Here is a link to the resnet model - https://github.com/pytorch/vision/blob/master/torchvision/models/quantization/resnet.py
I think if you follow the same flow for your model by re-implementing def fuse_model(self):, it should work.

@David_Reiss I error I got is

RuntimeError: No function is registered for schema aten::native_batch_norm(Tensor input, Tensor? weight, Tensor? bias, Tensor? running_mean, Tensor? running_var, bool training, float momentum, float eps) -> (Tensor, Tensor, Tensor) on tensor type QuantizedCPUTensorId; available functions are CPUTensorId, MkldnnCPUTensorId, VariableTensorId

I have followed all the steps correctly but batch normalization is not fusing

@supriyar Can you help?

@mohit7 did you modify the fuse_model function to work with your model (https://github.com/pytorch/vision/blob/master/torchvision/models/quantization/resnet.py#L45)?

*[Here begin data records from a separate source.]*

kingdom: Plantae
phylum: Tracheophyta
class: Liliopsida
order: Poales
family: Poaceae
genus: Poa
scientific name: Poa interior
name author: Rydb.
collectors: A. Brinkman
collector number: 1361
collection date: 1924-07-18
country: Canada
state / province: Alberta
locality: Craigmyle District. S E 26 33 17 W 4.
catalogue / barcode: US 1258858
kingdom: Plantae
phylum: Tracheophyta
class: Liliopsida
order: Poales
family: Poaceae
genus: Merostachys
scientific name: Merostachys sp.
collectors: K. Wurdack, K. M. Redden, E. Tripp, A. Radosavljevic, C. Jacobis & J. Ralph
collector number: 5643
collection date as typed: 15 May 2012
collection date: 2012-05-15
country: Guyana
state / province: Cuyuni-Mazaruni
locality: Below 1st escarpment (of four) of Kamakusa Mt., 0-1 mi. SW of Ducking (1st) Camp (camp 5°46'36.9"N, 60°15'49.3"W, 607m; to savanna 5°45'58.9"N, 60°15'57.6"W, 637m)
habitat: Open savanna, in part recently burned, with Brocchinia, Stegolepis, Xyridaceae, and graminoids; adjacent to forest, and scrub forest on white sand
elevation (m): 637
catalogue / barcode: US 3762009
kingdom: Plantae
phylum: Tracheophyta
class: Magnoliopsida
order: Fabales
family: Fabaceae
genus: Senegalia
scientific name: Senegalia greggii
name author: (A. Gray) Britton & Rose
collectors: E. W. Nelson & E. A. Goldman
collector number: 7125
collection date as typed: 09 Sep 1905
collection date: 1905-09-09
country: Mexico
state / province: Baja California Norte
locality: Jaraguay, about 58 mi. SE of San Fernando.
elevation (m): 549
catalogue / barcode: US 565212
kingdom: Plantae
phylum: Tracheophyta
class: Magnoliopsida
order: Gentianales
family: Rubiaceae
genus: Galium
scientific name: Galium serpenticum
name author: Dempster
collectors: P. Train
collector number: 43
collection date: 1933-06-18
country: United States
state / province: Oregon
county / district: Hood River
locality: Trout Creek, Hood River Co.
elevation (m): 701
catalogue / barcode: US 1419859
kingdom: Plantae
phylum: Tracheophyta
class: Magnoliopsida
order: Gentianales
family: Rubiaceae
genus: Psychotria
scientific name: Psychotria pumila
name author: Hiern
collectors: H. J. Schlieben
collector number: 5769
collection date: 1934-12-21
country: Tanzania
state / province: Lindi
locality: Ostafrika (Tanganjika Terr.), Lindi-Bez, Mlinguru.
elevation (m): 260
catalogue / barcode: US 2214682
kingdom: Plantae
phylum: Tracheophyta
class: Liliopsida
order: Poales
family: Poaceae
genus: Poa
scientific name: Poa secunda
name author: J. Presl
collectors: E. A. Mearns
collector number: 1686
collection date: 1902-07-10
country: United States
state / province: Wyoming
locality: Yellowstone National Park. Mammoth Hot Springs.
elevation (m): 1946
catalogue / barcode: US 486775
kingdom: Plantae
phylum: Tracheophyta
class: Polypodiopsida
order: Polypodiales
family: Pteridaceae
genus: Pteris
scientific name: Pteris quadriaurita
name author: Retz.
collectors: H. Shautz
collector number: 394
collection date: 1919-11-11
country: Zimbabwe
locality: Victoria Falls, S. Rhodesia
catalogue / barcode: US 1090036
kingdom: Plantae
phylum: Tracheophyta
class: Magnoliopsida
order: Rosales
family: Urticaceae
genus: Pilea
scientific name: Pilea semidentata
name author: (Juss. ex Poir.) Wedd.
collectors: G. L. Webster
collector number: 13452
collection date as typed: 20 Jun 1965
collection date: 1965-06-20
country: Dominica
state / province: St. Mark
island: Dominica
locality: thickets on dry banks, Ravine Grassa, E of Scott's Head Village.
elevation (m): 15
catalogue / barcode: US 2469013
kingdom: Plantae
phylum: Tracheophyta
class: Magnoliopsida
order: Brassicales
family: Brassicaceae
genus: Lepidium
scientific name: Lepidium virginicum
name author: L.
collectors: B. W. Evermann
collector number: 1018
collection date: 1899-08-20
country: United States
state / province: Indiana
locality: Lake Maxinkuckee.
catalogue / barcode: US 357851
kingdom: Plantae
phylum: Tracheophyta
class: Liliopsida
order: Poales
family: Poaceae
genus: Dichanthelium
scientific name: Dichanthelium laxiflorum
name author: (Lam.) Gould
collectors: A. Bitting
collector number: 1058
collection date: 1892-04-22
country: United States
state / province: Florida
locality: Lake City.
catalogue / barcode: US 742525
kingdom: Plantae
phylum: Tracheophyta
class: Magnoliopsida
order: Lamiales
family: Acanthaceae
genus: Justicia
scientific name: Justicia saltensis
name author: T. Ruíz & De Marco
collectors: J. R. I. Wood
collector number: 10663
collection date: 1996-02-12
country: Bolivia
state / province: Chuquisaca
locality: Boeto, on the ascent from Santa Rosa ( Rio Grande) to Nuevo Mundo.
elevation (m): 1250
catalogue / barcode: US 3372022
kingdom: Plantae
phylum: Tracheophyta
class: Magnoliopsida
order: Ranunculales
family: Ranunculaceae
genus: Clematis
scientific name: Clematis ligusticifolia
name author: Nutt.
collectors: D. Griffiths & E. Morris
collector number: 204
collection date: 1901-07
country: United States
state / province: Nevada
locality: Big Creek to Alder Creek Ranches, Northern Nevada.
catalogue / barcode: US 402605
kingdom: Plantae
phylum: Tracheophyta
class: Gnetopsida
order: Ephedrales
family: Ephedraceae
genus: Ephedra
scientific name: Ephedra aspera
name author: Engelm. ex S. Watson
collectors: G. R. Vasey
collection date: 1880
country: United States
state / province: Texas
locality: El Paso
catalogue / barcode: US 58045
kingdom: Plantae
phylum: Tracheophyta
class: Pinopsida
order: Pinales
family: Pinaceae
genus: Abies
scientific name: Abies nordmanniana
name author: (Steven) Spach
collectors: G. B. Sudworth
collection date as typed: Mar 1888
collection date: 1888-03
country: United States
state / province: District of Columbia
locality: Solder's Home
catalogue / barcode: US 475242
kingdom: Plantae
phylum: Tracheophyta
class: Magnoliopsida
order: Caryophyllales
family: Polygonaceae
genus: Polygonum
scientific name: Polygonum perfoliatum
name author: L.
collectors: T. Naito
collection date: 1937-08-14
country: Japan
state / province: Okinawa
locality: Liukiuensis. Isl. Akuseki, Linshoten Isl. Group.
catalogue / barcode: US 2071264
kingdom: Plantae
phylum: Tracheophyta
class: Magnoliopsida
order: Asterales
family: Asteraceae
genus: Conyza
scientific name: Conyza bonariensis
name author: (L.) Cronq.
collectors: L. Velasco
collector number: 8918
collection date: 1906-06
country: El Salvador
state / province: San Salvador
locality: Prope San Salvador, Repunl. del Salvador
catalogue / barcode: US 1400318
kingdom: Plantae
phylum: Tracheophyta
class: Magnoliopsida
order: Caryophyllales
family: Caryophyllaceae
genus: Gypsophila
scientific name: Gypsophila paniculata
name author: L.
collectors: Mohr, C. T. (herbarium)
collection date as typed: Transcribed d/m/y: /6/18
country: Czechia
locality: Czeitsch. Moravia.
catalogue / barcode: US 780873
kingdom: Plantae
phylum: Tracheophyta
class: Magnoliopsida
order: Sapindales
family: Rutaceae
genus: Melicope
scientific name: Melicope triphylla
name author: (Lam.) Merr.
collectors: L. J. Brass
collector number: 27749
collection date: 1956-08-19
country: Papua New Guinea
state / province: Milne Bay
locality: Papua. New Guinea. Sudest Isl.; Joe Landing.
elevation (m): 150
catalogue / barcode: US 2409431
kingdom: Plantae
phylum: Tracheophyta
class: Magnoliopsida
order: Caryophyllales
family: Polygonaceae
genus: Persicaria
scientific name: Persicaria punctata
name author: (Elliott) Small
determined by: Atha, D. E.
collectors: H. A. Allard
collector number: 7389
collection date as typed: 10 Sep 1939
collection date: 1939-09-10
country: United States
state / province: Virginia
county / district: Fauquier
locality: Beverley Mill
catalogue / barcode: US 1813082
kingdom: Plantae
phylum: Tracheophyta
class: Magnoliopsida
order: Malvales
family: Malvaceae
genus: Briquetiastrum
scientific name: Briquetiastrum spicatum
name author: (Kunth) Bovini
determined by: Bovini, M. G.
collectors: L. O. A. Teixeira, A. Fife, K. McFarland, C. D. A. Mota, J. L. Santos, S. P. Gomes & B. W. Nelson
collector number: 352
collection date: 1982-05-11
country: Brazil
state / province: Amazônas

Currently fusion is only supported for conv + bn or conv + bn + relu. Does your model have a use case other than that?

@mohit7: Can you share the code for your model? Batch norm fusion is supported , but you need to call it explicitly prior to calling prepare/convert to quantize your model.

Thanks,

I followed the tutorial on a custom model it did make the model much smaller in size, however, the inference time increased heavily when testing it on android. Any clues as to why this is? Also, on top of that FloatFunctional().add(x,y) really slows down inference a lot.

Hi @gigadeplex, the FloatFunctional().Add() is increasing time on inference because this function first convert the ongoing quantized tensor to float tensor, then addition and then converting back to quantized tensor.